## WHAT TO DO:
Give back every line of the records below word for word, leaving out the pictures.

## INPUT DATA:
------------------------------------
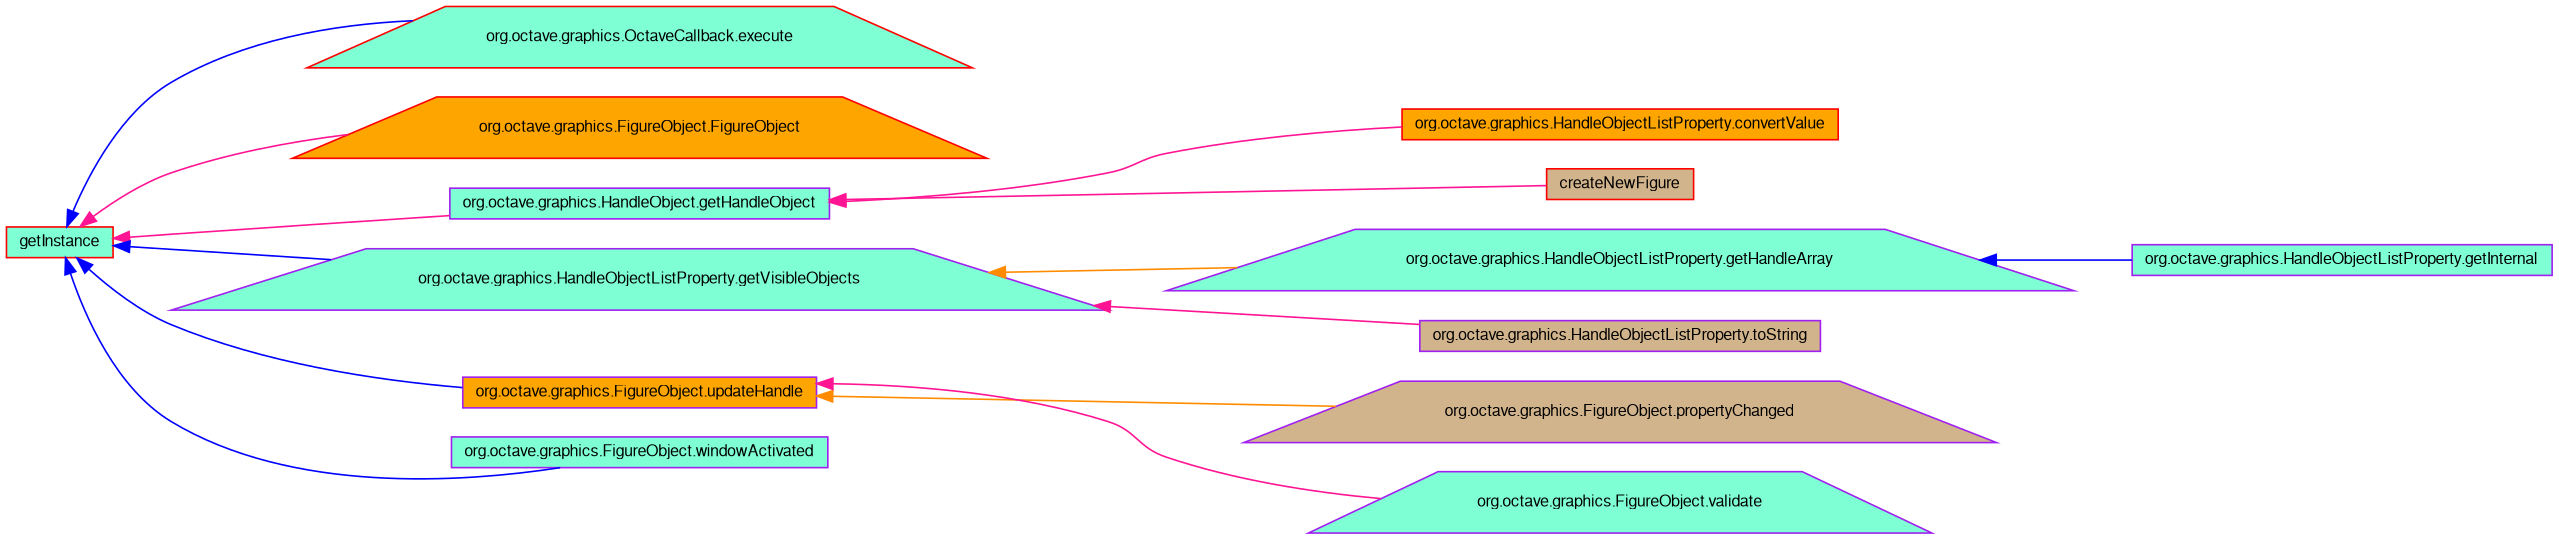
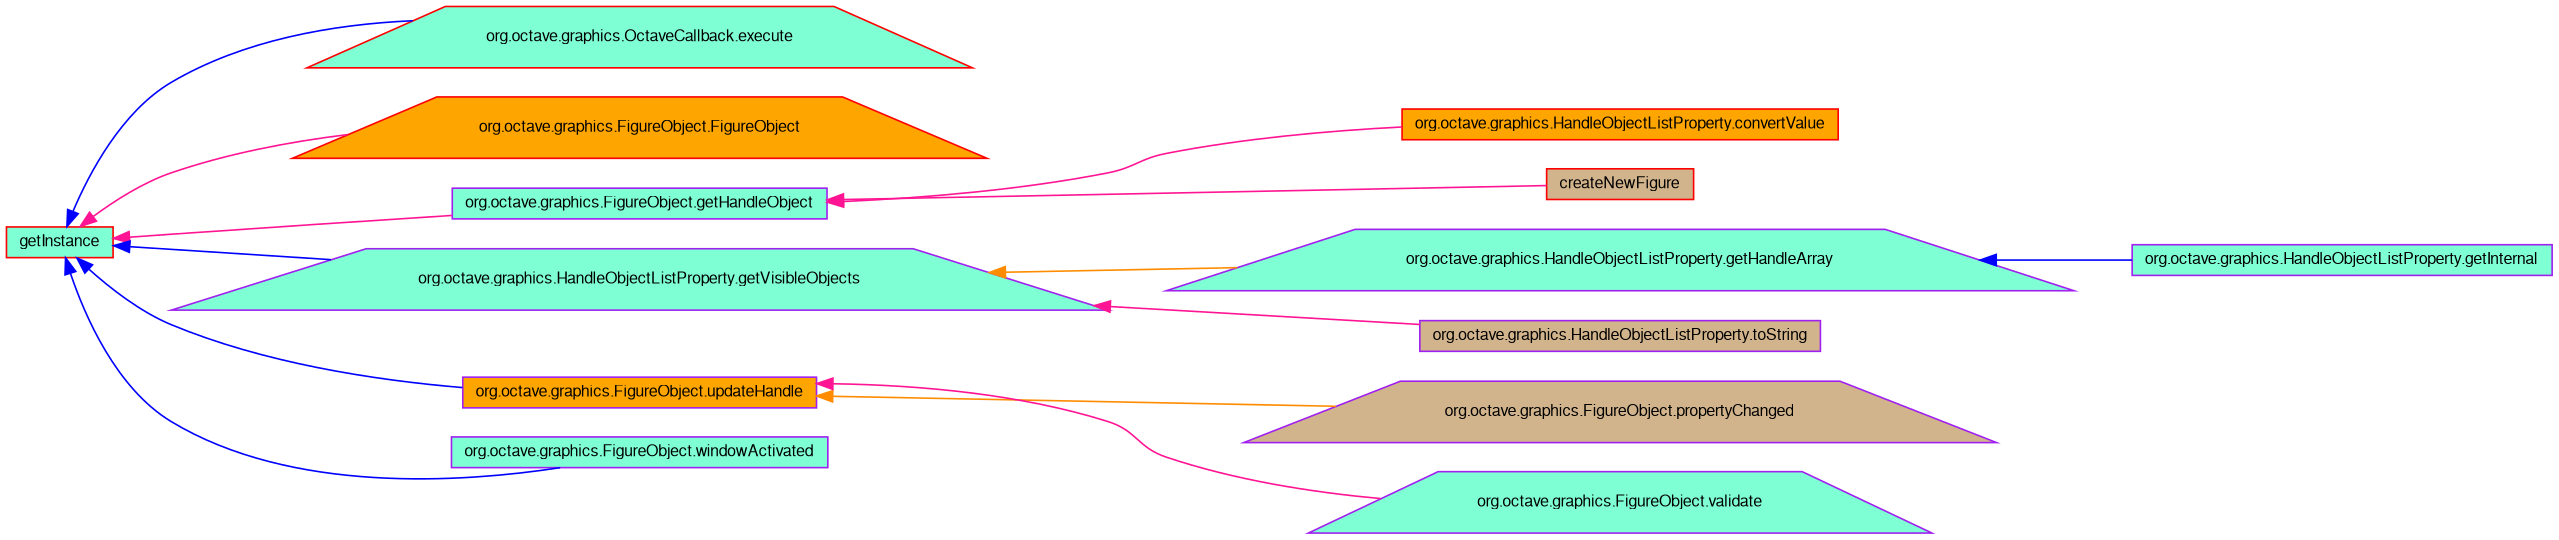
  digraph {
    rankdir=LR
    node [color=purple fillcolor=aquamarine fontname=FreeSans fontsize=10 shape=box style=filled]
    edge [color=deeppink dir=back fontname=FreeSans fontsize=10 labelfontname=FreeSans labelfontsize=10 style=solid]
    n1 [color=red fontcolor=black height=0.2 label=getInstance width=0.4]
    n2 [color=red height=0.2 label="org.octave.graphics.OctaveCallback.execute" shape=trapezium width=0.4]
    n3 [color=red fillcolor=orange height=0.2 label="org.octave.graphics.FigureObject.FigureObject" shape=trapezium width=0.4]
-   n4 [height=0.2 label="org.octave.graphics.HandleObject.getHandleObject" width=0.4]
+   n4 [height=0.2 label="org.octave.graphics.FigureObject.getHandleObject" width=0.4]
    n5 [height=0.2 label="org.octave.graphics.HandleObjectListProperty.getVisibleObjects" shape=trapezium width=0.4]
    n6 [fillcolor=orange height=0.2 label="org.octave.graphics.FigureObject.updateHandle" width=0.4]
    n7 [height=0.2 label="org.octave.graphics.FigureObject.windowActivated" width=0.4]
    n8 [color=red fillcolor=orange height=0.2 label="org.octave.graphics.HandleObjectListProperty.convertValue" width=0.4]
    n9 [color=red fillcolor=tan height=0.2 label=createNewFigure width=0.4]
    n10 [height=0.2 label="org.octave.graphics.HandleObjectListProperty.getHandleArray" shape=trapezium width=0.4]
    n11 [fillcolor=tan height=0.2 label="org.octave.graphics.HandleObjectListProperty.toString" width=0.4]
    n12 [fillcolor=tan height=0.2 label="org.octave.graphics.FigureObject.propertyChanged" shape=trapezium width=0.4]
    n13 [height=0.2 label="org.octave.graphics.FigureObject.validate" shape=trapezium width=0.4]
    n14 [height=0.2 label="org.octave.graphics.HandleObjectListProperty.getInternal" width=0.4]
    n1 -> n2 [color=blue]
    n1 -> n3
    n1 -> n4
    n1 -> n5 [color=blue]
    n1 -> n6 [color=blue]
    n1 -> n7 [color=blue]
    n4 -> n8
    n4 -> n9
    n5 -> n10 [color=darkorange]
    n5 -> n11
    n6 -> n12 [color=darkorange]
    n6 -> n13
    n10 -> n14 [color=blue]
  }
------------------------------------
## THE RESPONSE:
  digraph {
    rankdir=LR
    node [color=purple fillcolor=aquamarine fontname=FreeSans fontsize=10 shape=box style=filled]
    edge [color=deeppink dir=back fontname=FreeSans fontsize=10 labelfontname=FreeSans labelfontsize=10 style=solid]
    n1 [color=red fontcolor=black height=0.2 label=getInstance width=0.4]
    n2 [color=red height=0.2 label="org.octave.graphics.OctaveCallback.execute" shape=trapezium width=0.4]
    n3 [color=red fillcolor=orange height=0.2 label="org.octave.graphics.FigureObject.FigureObject" shape=trapezium width=0.4]
-   n4 [height=0.2 label="org.octave.graphics.HandleObject.getHandleObject" width=0.4]
+   n4 [height=0.2 label="org.octave.graphics.FigureObject.getHandleObject" width=0.4]
    n5 [height=0.2 label="org.octave.graphics.HandleObjectListProperty.getVisibleObjects" shape=trapezium width=0.4]
    n6 [fillcolor=orange height=0.2 label="org.octave.graphics.FigureObject.updateHandle" width=0.4]
    n7 [height=0.2 label="org.octave.graphics.FigureObject.windowActivated" width=0.4]
    n8 [color=red fillcolor=orange height=0.2 label="org.octave.graphics.HandleObjectListProperty.convertValue" width=0.4]
    n9 [color=red fillcolor=tan height=0.2 label=createNewFigure width=0.4]
    n10 [height=0.2 label="org.octave.graphics.HandleObjectListProperty.getHandleArray" shape=trapezium width=0.4]
    n11 [fillcolor=tan height=0.2 label="org.octave.graphics.HandleObjectListProperty.toString" width=0.4]
    n12 [fillcolor=tan height=0.2 label="org.octave.graphics.FigureObject.propertyChanged" shape=trapezium width=0.4]
    n13 [height=0.2 label="org.octave.graphics.FigureObject.validate" shape=trapezium width=0.4]
    n14 [height=0.2 label="org.octave.graphics.HandleObjectListProperty.getInternal" width=0.4]
    n1 -> n2 [color=blue]
    n1 -> n3
    n1 -> n4
    n1 -> n5 [color=blue]
    n1 -> n6 [color=blue]
    n1 -> n7 [color=blue]
    n4 -> n8
    n4 -> n9
    n5 -> n10 [color=darkorange]
    n5 -> n11
    n6 -> n12 [color=darkorange]
    n6 -> n13
    n10 -> n14 [color=blue]
  }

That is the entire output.